Dr. Galetta suspects that visual loss may be due to ischemic injury. “The nerves are under high pressure, which is transmitted to the optic nerves, causing them to swell,” he said. “As the swelling evolves, it compresses the vascular supply, which I think causes the acute deterioration — a vascular insult.”

That would explain why, after surgery to relieve pressure on the optic nerve in these fulminant cases, 50 percent of the patients remain legally blind, Dr. Galetta said. “Surgery doesn't allow some of these nerves to recover; there is nerve death. Even a heroic procedure may not affect vision in some who continue to have visual decline despite multiple interventions.”

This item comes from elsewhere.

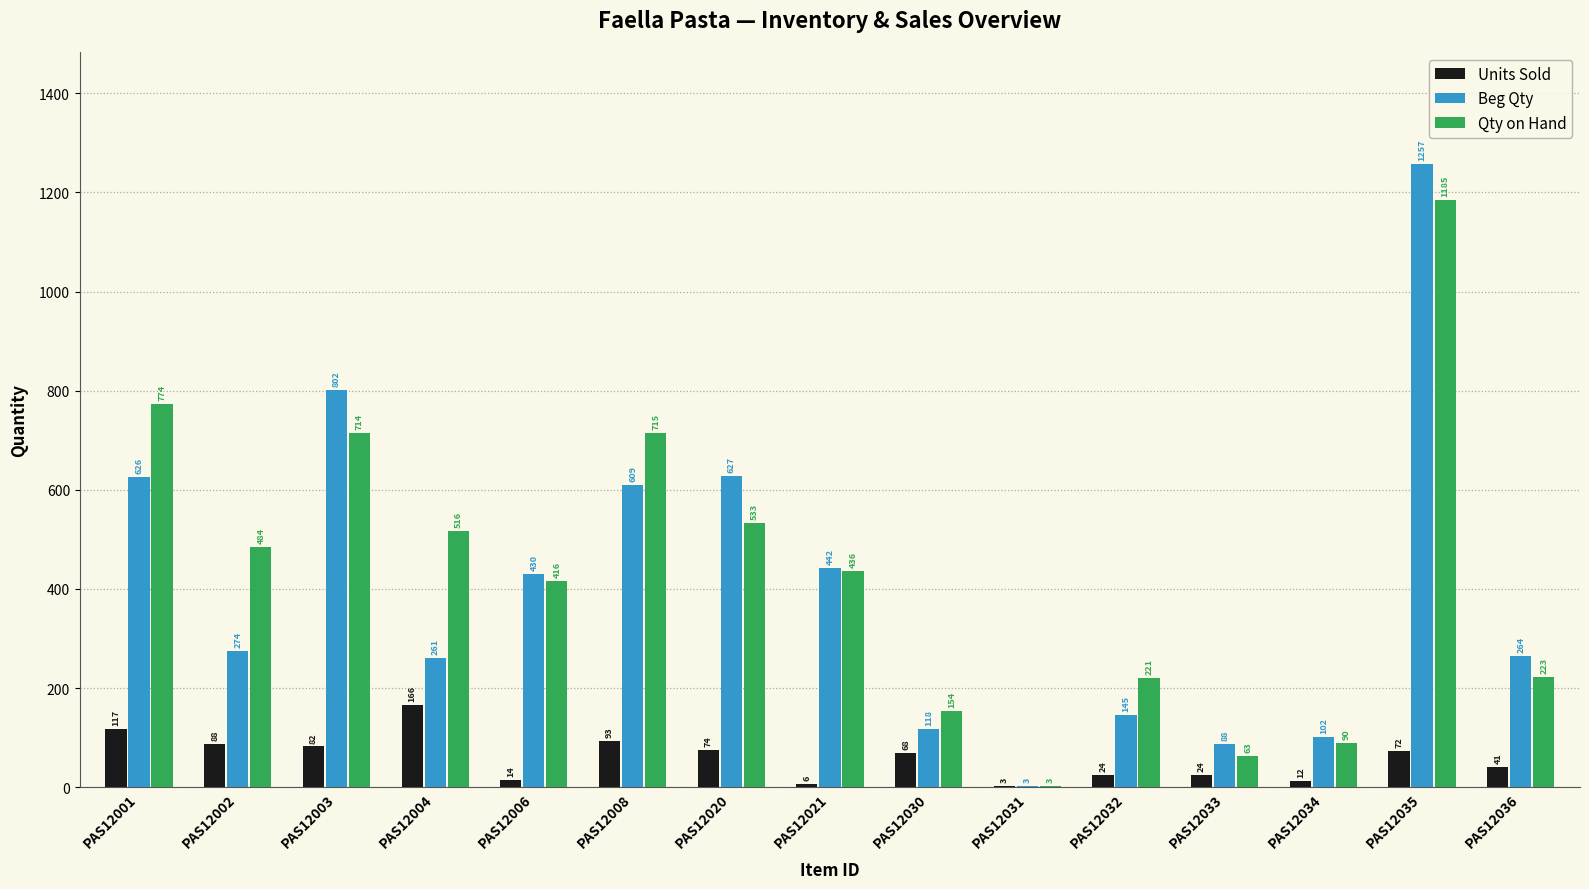

What is the sum of the Beg Qty values at PAS12006 and PAS12004?

691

Acute visual loss in IIH also may be caused by fluid or exudates in the retina or macula, Dr. Galetta said. “The optic nerve is under so much pressure that vessels may leak fluid,” he said. “In that case you may try steroids or diuretics to take fluid off the macula. Fenestration may or may not improve the swelling in the adjacent retina. It's important to have the patient examined by a neuro-ophthalmologist to determine if the visual loss is due to the nerve, or if there is a retinal component. You might try some other temporary measures if the visual loss is due to a retinal problem rather than an optic nerve problem.”

Nevertheless, immediate surgery sometimes may be the best course, according to Dr. Galetta. “I think there is a small subgroup that has severe visual loss, and you may want to consider surgery early in course,” he said. “We try medical therapy for hours or days — usually IV steroids and acetazolamide. If they respond, great. If not, then I would consider surgery — fenestration when the primary problem is visual; shunting when the primary problem is intractable headache.”

The lead author of the paper, Valerie Biousse, MD, of the departments of neurology and ophthalmology at Emory University, emphasized that visual loss is the most urgent danger facing patients with IIH.

“All patients with IIH, or disc edema from any cause of raised intracranial pressure, need an immediate comprehensive evaluation by an ophthalmologist,” she said. “Visual field tests need to be obtained regularly in these patients, since they may develop progressive and insidious visual loss. Treatment is mostly based on visual function and its progression.”


  • ✓ Investigators reported on 16 cases of “fulminant idiopathic intracranial hypertension” (IIH), adding that it is a medical emergency demanding aggressive treatment, including surgery in most cases.


• Thambissety M, Levin PJ, Biousse V. Fulminant idiopathic intracranial hypertension. Neurology 2006; 68:229–232.